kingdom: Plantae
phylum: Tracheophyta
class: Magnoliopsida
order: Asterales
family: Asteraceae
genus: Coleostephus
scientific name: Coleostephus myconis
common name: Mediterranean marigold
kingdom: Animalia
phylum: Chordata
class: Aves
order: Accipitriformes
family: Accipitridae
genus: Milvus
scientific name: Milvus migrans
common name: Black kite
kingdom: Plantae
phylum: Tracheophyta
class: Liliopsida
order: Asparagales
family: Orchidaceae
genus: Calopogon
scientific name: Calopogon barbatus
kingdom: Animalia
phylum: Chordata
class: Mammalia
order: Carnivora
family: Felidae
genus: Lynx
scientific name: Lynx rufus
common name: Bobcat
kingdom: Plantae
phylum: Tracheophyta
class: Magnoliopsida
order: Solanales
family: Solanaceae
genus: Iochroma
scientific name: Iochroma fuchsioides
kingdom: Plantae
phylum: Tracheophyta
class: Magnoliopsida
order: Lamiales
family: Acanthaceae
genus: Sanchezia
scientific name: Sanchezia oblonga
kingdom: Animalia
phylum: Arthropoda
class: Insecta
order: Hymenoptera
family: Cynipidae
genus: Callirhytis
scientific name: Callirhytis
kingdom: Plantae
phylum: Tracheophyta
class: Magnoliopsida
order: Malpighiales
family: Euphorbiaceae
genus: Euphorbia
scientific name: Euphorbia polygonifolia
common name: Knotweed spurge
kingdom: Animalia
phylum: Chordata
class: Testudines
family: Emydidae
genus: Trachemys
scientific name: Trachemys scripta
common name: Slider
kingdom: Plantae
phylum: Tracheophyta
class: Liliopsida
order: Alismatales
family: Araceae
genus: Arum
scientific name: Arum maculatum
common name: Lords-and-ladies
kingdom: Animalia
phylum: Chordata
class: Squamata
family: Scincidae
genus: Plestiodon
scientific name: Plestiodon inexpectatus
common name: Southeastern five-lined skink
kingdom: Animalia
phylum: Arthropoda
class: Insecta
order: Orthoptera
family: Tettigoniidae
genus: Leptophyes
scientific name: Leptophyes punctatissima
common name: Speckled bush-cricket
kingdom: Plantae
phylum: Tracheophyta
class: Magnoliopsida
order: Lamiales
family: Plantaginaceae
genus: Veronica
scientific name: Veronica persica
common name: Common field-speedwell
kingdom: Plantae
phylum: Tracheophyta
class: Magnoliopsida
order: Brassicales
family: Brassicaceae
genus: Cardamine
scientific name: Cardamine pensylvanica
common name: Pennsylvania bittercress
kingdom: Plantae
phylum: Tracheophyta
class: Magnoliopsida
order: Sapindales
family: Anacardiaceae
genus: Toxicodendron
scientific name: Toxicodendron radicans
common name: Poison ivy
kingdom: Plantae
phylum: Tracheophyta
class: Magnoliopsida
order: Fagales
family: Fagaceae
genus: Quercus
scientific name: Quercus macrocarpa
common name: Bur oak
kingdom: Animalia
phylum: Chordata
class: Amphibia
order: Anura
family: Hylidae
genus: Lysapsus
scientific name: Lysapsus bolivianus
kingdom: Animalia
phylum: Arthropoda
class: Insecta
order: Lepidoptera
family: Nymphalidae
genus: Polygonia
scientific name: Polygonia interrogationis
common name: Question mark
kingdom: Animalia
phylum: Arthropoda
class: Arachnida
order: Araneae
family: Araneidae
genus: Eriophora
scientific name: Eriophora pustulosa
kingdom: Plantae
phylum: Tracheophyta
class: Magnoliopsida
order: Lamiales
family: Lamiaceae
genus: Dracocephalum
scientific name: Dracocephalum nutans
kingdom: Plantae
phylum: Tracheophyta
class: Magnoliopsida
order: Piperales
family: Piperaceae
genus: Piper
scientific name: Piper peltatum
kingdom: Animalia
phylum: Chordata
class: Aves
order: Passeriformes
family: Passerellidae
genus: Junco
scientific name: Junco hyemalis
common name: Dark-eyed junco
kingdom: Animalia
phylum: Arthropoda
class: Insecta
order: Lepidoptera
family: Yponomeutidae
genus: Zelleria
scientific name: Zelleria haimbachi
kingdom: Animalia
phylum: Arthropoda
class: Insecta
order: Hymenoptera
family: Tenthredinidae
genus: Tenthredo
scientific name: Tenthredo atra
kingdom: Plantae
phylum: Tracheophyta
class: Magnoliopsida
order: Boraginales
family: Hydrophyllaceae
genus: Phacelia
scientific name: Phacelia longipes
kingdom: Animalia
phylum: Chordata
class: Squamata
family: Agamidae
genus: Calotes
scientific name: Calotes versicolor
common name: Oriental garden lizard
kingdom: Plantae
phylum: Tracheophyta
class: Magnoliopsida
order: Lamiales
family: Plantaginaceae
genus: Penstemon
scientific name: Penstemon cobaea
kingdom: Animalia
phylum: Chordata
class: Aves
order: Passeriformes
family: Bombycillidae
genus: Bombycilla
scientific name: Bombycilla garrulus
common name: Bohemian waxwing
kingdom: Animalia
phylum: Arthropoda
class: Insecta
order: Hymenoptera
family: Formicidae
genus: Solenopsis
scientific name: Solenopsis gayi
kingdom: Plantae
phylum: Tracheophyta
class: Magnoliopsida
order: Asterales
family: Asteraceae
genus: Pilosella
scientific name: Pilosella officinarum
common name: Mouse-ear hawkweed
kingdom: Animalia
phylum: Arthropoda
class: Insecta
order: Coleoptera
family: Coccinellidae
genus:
====
■ **What is required**
Reproduce every one of the lines above verbatim, without altering, omitting, or reordering anything.

■ **Complete output**
kingdom: Plantae
phylum: Tracheophyta
class: Magnoliopsida
order: Asterales
family: Asteraceae
genus: Coleostephus
scientific name: Coleostephus myconis
common name: Mediterranean marigold
kingdom: Animalia
phylum: Chordata
class: Aves
order: Accipitriformes
family: Accipitridae
genus: Milvus
scientific name: Milvus migrans
common name: Black kite
kingdom: Plantae
phylum: Tracheophyta
class: Liliopsida
order: Asparagales
family: Orchidaceae
genus: Calopogon
scientific name: Calopogon barbatus
kingdom: Animalia
phylum: Chordata
class: Mammalia
order: Carnivora
family: Felidae
genus: Lynx
scientific name: Lynx rufus
common name: Bobcat
kingdom: Plantae
phylum: Tracheophyta
class: Magnoliopsida
order: Solanales
family: Solanaceae
genus: Iochroma
scientific name: Iochroma fuchsioides
kingdom: Plantae
phylum: Tracheophyta
class: Magnoliopsida
order: Lamiales
family: Acanthaceae
genus: Sanchezia
scientific name: Sanchezia oblonga
kingdom: Animalia
phylum: Arthropoda
class: Insecta
order: Hymenoptera
family: Cynipidae
genus: Callirhytis
scientific name: Callirhytis
kingdom: Plantae
phylum: Tracheophyta
class: Magnoliopsida
order: Malpighiales
family: Euphorbiaceae
genus: Euphorbia
scientific name: Euphorbia polygonifolia
common name: Knotweed spurge
kingdom: Animalia
phylum: Chordata
class: Testudines
family: Emydidae
genus: Trachemys
scientific name: Trachemys scripta
common name: Slider
kingdom: Plantae
phylum: Tracheophyta
class: Liliopsida
order: Alismatales
family: Araceae
genus: Arum
scientific name: Arum maculatum
common name: Lords-and-ladies
kingdom: Animalia
phylum: Chordata
class: Squamata
family: Scincidae
genus: Plestiodon
scientific name: Plestiodon inexpectatus
common name: Southeastern five-lined skink
kingdom: Animalia
phylum: Arthropoda
class: Insecta
order: Orthoptera
family: Tettigoniidae
genus: Leptophyes
scientific name: Leptophyes punctatissima
common name: Speckled bush-cricket
kingdom: Plantae
phylum: Tracheophyta
class: Magnoliopsida
order: Lamiales
family: Plantaginaceae
genus: Veronica
scientific name: Veronica persica
common name: Common field-speedwell
kingdom: Plantae
phylum: Tracheophyta
class: Magnoliopsida
order: Brassicales
family: Brassicaceae
genus: Cardamine
scientific name: Cardamine pensylvanica
common name: Pennsylvania bittercress
kingdom: Plantae
phylum: Tracheophyta
class: Magnoliopsida
order: Sapindales
family: Anacardiaceae
genus: Toxicodendron
scientific name: Toxicodendron radicans
common name: Poison ivy
kingdom: Plantae
phylum: Tracheophyta
class: Magnoliopsida
order: Fagales
family: Fagaceae
genus: Quercus
scientific name: Quercus macrocarpa
common name: Bur oak
kingdom: Animalia
phylum: Chordata
class: Amphibia
order: Anura
family: Hylidae
genus: Lysapsus
scientific name: Lysapsus bolivianus
kingdom: Animalia
phylum: Arthropoda
class: Insecta
order: Lepidoptera
family: Nymphalidae
genus: Polygonia
scientific name: Polygonia interrogationis
common name: Question mark
kingdom: Animalia
phylum: Arthropoda
class: Arachnida
order: Araneae
family: Araneidae
genus: Eriophora
scientific name: Eriophora pustulosa
kingdom: Plantae
phylum: Tracheophyta
class: Magnoliopsida
order: Lamiales
family: Lamiaceae
genus: Dracocephalum
scientific name: Dracocephalum nutans
kingdom: Plantae
phylum: Tracheophyta
class: Magnoliopsida
order: Piperales
family: Piperaceae
genus: Piper
scientific name: Piper peltatum
kingdom: Animalia
phylum: Chordata
class: Aves
order: Passeriformes
family: Passerellidae
genus: Junco
scientific name: Junco hyemalis
common name: Dark-eyed junco
kingdom: Animalia
phylum: Arthropoda
class: Insecta
order: Lepidoptera
family: Yponomeutidae
genus: Zelleria
scientific name: Zelleria haimbachi
kingdom: Animalia
phylum: Arthropoda
class: Insecta
order: Hymenoptera
family: Tenthredinidae
genus: Tenthredo
scientific name: Tenthredo atra
kingdom: Plantae
phylum: Tracheophyta
class: Magnoliopsida
order: Boraginales
family: Hydrophyllaceae
genus: Phacelia
scientific name: Phacelia longipes
kingdom: Animalia
phylum: Chordata
class: Squamata
family: Agamidae
genus: Calotes
scientific name: Calotes versicolor
common name: Oriental garden lizard
kingdom: Plantae
phylum: Tracheophyta
class: Magnoliopsida
order: Lamiales
family: Plantaginaceae
genus: Penstemon
scientific name: Penstemon cobaea
kingdom: Animalia
phylum: Chordata
class: Aves
order: Passeriformes
family: Bombycillidae
genus: Bombycilla
scientific name: Bombycilla garrulus
common name: Bohemian waxwing
kingdom: Animalia
phylum: Arthropoda
class: Insecta
order: Hymenoptera
family: Formicidae
genus: Solenopsis
scientific name: Solenopsis gayi
kingdom: Plantae
phylum: Tracheophyta
class: Magnoliopsida
order: Asterales
family: Asteraceae
genus: Pilosella
scientific name: Pilosella officinarum
common name: Mouse-ear hawkweed
kingdom: Animalia
phylum: Arthropoda
class: Insecta
order: Coleoptera
family: Coccinellidae
genus:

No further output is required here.